» **Available data**:
# # #

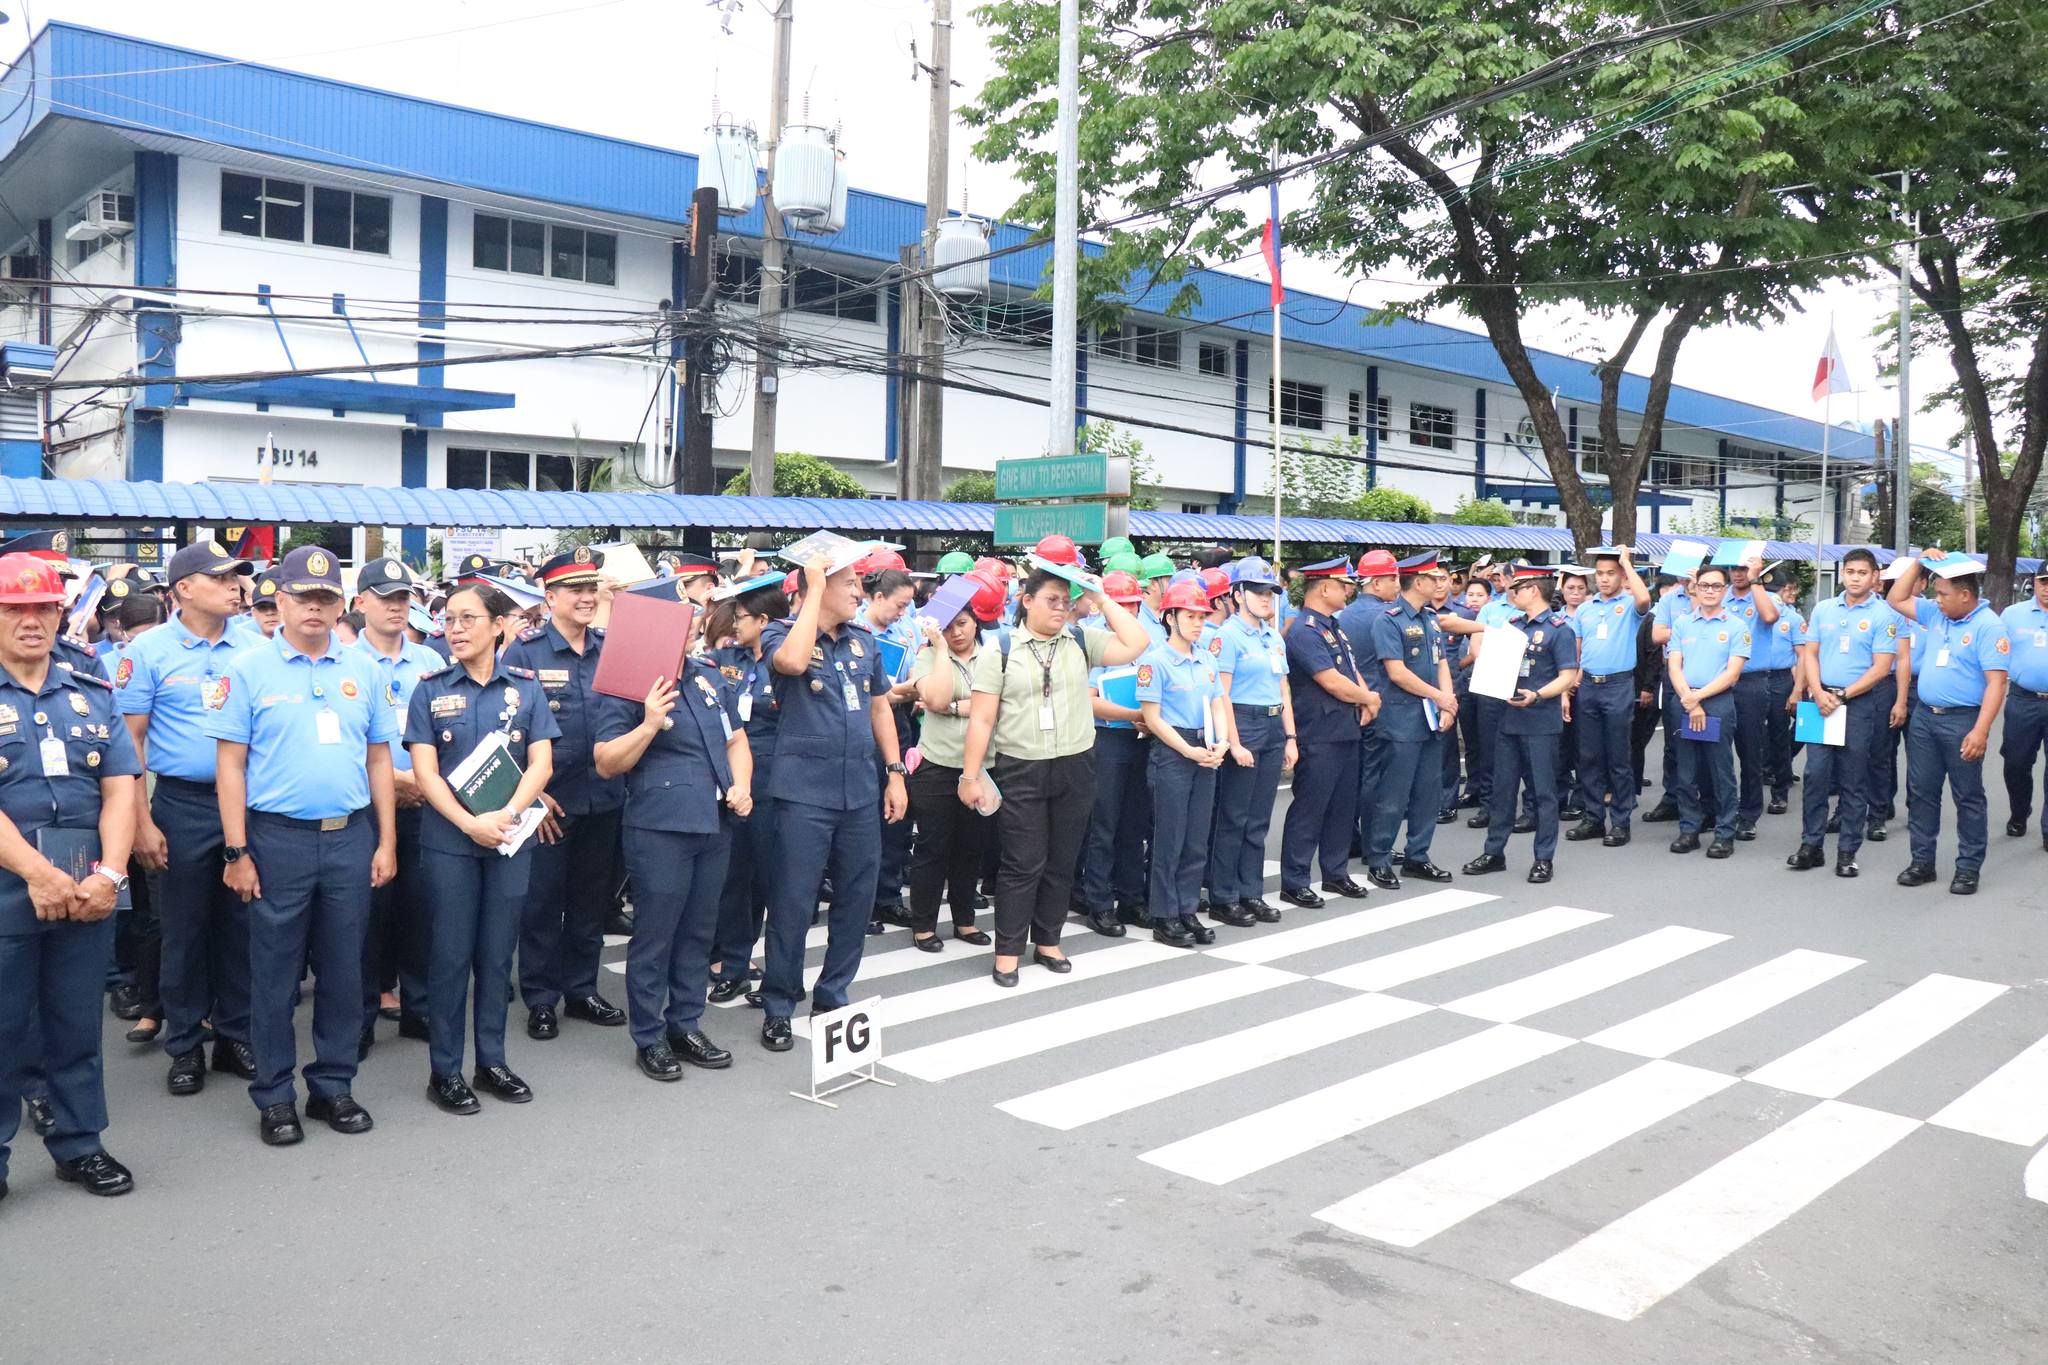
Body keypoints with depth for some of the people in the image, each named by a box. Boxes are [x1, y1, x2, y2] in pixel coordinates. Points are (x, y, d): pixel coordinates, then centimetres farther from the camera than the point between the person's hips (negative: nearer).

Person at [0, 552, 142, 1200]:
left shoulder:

# # #

» **Work order**:
Pictures aside, retype the material exactly.

» **Result**:
Body keypoints with depth for some of the people in the image, each named by a box. Boxes are [x1, y1, x2, y2] in pixel coordinates. Points are (x, y, d): pixel coordinates, then centimetres farther from the camera than the point between the person's hips (negative: nearer).

Person at [0, 552, 142, 1200]:
left shoulder:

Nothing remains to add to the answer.